A crate is also a great way of teaching your puppy the boundaries of the house while keeping them safe and secure.  Crates can be made of various materials such as plastic or collapsible fabric or wire.  A crate should be big enough so that your dog can stand up, turn around and lie down.                                                                                                                                                               

How do I 'crate train' my puppy?

Initially, your puppy may need to be ‘crate trained’ and this should always be done in a positive way and at a pace that suits the puppy.  Ensure that the crate looks inviting and let your puppy go over and investigate it.  

 

You can place food rewards around the entrance of the crate, as well as place a few inside.  Offer your puppy verbal praise to encourage them to view the crate as a great place to spend time.  Your puppy will soon be keen to explore.

 

Once they enter the crate, don’t close the crate door just yet, let your puppy enter and leave the crate as they would like.
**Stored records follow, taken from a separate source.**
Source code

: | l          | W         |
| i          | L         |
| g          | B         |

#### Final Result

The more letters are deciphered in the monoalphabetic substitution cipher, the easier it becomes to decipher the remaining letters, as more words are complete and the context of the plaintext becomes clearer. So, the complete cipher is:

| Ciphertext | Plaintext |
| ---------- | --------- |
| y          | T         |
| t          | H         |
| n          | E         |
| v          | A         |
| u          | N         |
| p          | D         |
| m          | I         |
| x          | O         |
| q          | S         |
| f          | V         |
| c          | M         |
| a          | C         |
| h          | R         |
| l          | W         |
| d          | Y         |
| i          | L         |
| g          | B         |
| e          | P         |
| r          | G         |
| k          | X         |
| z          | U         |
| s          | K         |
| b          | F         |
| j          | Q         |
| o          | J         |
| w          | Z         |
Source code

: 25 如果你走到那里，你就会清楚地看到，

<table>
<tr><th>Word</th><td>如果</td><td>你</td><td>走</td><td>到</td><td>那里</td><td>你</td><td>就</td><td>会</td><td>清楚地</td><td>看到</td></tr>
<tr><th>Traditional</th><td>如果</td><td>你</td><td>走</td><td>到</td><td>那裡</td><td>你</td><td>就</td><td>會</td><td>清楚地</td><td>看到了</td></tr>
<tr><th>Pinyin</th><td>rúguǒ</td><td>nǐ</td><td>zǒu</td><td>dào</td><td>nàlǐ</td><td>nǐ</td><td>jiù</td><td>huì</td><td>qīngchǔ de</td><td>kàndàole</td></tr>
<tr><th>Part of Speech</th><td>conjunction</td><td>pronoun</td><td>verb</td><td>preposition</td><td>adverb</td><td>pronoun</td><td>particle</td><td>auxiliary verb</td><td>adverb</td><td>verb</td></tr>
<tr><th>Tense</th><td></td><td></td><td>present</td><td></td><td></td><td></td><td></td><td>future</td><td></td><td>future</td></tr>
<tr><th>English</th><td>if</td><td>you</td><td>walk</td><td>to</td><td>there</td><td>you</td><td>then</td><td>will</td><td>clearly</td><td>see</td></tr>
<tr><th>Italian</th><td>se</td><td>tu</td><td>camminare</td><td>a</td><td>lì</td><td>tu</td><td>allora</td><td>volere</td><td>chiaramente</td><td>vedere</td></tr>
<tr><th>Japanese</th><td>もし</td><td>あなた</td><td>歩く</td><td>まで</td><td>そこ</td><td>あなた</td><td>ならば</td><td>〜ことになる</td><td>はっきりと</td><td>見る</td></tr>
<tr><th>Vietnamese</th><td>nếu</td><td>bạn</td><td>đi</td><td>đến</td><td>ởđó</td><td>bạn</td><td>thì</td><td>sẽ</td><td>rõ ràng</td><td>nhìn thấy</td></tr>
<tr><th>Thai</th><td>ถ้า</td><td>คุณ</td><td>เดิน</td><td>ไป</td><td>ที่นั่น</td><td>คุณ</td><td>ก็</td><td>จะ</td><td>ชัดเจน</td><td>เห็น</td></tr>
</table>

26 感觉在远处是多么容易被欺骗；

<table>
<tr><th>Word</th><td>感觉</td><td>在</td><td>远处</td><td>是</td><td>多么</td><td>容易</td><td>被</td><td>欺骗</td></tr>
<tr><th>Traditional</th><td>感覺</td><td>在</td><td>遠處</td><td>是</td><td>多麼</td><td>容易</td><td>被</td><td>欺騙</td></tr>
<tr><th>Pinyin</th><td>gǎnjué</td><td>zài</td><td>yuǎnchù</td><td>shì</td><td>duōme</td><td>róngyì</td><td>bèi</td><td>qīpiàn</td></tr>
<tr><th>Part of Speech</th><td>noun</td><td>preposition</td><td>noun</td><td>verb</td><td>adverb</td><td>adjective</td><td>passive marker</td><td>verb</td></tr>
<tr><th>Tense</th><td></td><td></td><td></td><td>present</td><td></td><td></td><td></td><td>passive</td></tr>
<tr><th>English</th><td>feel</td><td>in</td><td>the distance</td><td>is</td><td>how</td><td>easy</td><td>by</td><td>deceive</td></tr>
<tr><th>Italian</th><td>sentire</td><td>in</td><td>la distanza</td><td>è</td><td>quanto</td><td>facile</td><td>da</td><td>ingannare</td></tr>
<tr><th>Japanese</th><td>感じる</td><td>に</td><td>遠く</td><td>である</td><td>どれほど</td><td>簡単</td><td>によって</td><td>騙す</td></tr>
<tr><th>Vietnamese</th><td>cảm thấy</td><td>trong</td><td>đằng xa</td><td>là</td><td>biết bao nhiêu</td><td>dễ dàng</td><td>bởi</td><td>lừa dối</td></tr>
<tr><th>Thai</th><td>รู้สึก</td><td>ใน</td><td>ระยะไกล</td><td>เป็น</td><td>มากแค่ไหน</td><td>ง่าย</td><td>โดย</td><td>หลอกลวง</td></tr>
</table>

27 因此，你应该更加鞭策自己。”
With practice, your puppy will become more comfortable spending time in their crate and you can close the door.  If your puppy whines, ignore this behaviour and let them out as soon as they are quiet.  Slowly build up the amount of time your puppy uses their crate. 

Using the crate at night

When your puppy is happy spending some time in their crate, you can start to use it at night.  Provide your puppy with chew toys to help them self-settle in their crate.  Remember that young puppies will need regular toilet breaks every 2 to 3 hours, so set your alarm clock.  Trips to the toileting area should be done in a quiet and calm manner, so as not to signal to the puppy this is play time.  Once puppy has relieved themselves place them back in their crate to settle. 

With some practice and patience, your puppy will come to view their crate as a wonderful place.  They now have a safe place to go when they need a rest or some time out.  A crate can come in handy for other reasons too such as if your pet needs to be confined, for example, after surgery.  A crate also makes a great portable home, which can help a pet feel settled if you go on holiday together.